Mons. Silvano Piovanelli"Il pane che sazia"

2 agosto -  XVIII DOMENICA DEL TEMPO ORDINARIO. «Chi viene a me non avrà fame»
 SPIRITUALITÀ E TEOLOGIA
29/07/2015 di Silvano Piovanelli
Comincia oggi quello che nel  Vangelo di Giovanni  è chiamato il «discorso sul pane di vita». All’inizio noi siamo con la folla in una situazione di mancanza: «Gesù non era più là e nemmeno i suoi discepoli». Le persone che
hanno mangiato il pane moltiplicato, hanno perduto Gesù e lo cercano.

Ma chi cercano?  Rincorrono il taumaturgo, cercano colui che ha saziato la loro fame, colui che ha risolto il loro problema immediato e materiale. Per questo  Gesù li rimprovera: «mi cercate non perché avete visto dei segni, ma perché avete mangiato… e vi siete saziati».  La gente non aveva colto la portata vera di quel segno (il pane moltiplicato nel deserto). Anzi. Presi dall’entusiasmo di avere un profeta  in grado di dare pane in abbondanza e con poco sforzo, avevano cercato di prenderlo per farlo re e lui si era ritirato e nascosto da loro sul monte (Gv 6,14-15). È facile per tutti - anche per me, anche per te - «perdere» Gesù, perché non ne accogliamo la Parola,  ed è facile  ricercarlo solo per il proprio interesse e il proprio vantaggio.

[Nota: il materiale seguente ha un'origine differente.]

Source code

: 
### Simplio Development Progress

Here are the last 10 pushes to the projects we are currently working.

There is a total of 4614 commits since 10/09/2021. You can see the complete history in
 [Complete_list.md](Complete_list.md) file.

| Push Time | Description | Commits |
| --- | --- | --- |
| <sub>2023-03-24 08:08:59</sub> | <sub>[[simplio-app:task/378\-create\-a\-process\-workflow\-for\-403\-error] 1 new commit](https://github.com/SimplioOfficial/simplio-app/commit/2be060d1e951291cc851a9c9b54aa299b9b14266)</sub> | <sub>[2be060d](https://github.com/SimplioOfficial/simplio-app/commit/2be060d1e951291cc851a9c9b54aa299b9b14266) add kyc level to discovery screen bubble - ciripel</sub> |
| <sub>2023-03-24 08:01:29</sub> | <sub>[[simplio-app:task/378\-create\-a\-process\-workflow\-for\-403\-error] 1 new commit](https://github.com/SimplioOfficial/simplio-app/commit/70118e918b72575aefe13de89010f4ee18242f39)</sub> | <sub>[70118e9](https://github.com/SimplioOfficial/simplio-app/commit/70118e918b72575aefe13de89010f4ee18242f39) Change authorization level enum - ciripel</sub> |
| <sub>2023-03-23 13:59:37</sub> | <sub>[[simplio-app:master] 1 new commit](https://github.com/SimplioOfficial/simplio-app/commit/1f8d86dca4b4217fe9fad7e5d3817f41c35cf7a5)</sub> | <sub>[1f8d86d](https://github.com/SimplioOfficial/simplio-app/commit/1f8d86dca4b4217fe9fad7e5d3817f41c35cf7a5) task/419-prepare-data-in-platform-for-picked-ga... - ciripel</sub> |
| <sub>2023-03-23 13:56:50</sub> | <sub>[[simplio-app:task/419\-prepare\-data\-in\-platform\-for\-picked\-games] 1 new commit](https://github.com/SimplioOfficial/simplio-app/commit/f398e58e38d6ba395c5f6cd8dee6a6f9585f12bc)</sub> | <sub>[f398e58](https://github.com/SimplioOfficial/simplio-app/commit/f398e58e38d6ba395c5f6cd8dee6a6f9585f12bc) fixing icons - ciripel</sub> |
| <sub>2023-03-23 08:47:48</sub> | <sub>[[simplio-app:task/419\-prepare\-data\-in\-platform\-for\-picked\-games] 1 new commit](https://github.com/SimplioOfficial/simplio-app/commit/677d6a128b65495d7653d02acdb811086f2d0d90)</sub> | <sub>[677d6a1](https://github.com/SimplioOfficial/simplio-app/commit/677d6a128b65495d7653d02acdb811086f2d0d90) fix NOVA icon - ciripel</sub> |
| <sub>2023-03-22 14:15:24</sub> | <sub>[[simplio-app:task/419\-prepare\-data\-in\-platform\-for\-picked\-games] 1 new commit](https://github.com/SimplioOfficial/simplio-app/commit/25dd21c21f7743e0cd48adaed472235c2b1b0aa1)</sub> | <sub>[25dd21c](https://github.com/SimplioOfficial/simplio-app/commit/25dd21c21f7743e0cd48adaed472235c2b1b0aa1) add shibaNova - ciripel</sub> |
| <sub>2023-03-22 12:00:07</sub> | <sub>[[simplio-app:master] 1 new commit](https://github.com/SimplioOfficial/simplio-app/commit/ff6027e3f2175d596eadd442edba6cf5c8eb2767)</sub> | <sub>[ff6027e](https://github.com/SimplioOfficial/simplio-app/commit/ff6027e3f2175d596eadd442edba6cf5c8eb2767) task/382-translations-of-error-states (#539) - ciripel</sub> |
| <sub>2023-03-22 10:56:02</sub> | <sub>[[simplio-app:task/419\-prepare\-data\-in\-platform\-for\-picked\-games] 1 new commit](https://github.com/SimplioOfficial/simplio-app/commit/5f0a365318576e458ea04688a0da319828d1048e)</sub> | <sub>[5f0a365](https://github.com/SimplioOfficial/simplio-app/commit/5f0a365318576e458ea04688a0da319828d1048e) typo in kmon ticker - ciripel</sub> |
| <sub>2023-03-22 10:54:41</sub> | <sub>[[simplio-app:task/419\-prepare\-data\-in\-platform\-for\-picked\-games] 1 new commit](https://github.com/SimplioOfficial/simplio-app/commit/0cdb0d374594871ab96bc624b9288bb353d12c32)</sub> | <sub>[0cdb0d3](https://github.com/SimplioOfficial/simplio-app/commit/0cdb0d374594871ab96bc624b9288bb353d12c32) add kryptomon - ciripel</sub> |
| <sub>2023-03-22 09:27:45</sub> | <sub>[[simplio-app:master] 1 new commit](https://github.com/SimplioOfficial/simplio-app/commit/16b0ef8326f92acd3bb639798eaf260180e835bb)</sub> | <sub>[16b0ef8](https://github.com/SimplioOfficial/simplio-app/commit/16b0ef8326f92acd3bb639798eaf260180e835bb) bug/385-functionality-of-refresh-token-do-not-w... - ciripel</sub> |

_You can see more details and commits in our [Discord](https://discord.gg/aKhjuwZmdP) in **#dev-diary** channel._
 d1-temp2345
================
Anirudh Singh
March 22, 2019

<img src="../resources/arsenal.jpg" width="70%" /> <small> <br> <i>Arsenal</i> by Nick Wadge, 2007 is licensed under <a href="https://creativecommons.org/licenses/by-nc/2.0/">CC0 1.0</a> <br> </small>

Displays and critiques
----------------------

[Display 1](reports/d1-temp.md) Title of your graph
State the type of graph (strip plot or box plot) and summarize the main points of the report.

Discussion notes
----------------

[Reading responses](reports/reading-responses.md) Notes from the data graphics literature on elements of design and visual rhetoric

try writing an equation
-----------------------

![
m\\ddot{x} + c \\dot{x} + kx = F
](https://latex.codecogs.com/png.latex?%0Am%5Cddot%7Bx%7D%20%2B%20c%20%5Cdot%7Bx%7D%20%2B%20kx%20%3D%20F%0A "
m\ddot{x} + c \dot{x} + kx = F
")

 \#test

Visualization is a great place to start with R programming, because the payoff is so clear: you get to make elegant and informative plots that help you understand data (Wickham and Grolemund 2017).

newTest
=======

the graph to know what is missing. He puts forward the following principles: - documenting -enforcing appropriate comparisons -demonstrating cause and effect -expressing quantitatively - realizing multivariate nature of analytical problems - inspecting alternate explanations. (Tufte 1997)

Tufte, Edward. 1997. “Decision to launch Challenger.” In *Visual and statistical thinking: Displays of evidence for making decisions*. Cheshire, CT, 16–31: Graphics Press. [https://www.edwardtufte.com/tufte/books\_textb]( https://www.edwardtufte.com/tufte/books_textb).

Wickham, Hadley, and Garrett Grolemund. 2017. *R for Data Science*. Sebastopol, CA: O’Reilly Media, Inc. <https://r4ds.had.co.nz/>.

Gesù inizia con una vigorosa contrapposizione tra «il cibo che perisce» (il pane che nutre il nostro corpo) e «il cibo che dura per la vita eterna» (l’Eucaristia di cui il pane moltiplicato è segno sacramentale: Lui è il vero pane disceso dal cielo).

Esiste dunque una lettura superficiale, anche se valida, del gesto della moltiplicazione dei pani: è la lettura che riguarda «il presente», cioè il dono concreto, materiale e immediato che risponde ad una esigenza fisica.
Ma esiste anche - ed è di suo primaria - una lettura profonda e teologica: Cristo ha ricevuto nel battesimo il «sigillo» del Padre (1,33; 10,36) ed è divenuto, mediante l’offerta di se stesso, Salvatore di quanti si nutrono di Lui come Parola di verità e Pane di vita. Alla gente che chiede cosa bisogna fare per compiere le opere di Dio (quasi fossero le opere di pietà necessarie per guadagnarsi il paradiso), Gesù risponde al singolare: questa è «l’opera di Dio: credere in colui che egli ha mandato». Non si tratta di moltiplicare le opere, ma di fare una cosa sola: fidarsi e affidarsi a Colui che il Padre ha mandato. La fede è la dedizione perfetta al Dio che opera. «Dio ha tanto amato il mondo da dare il Figlio unigenito» (Gv 3,16). Dare il Figlio unigenito: ecco l’opera di Dio. La risposta dell’uomo è accettare il dono, cioè «credere in colui che egli ha mandato» e per il Figlio, col Figlio e nel Figlio rispondere al dono di Dio col dono di tutta la vita: come figli nel Figlio.

«Una fame e una sete che diventano sorgente zampillante»(cf Gv 4,14)! Gesù non viene a togliere agli uomini, semplicemente,  la fame dello stomaco, né a dire loro che i bisogni materiali non sono importanti e devono farne astrazione. Egli obbliga a scavare il desiderio e i bisogni. L’uomo non può vivere facendo astrazione dal mondo in cui respira e si nutre. Né  può vivere senza mettersi in relazione con gli altri e, finalmente,  con lo stesso Signore Dio. È questo che Gesù propone all’uomo di tutti i tempi. Anche all’uomo di oggi. Questo sazia veramente, disseta davvero. Questo fa vivere.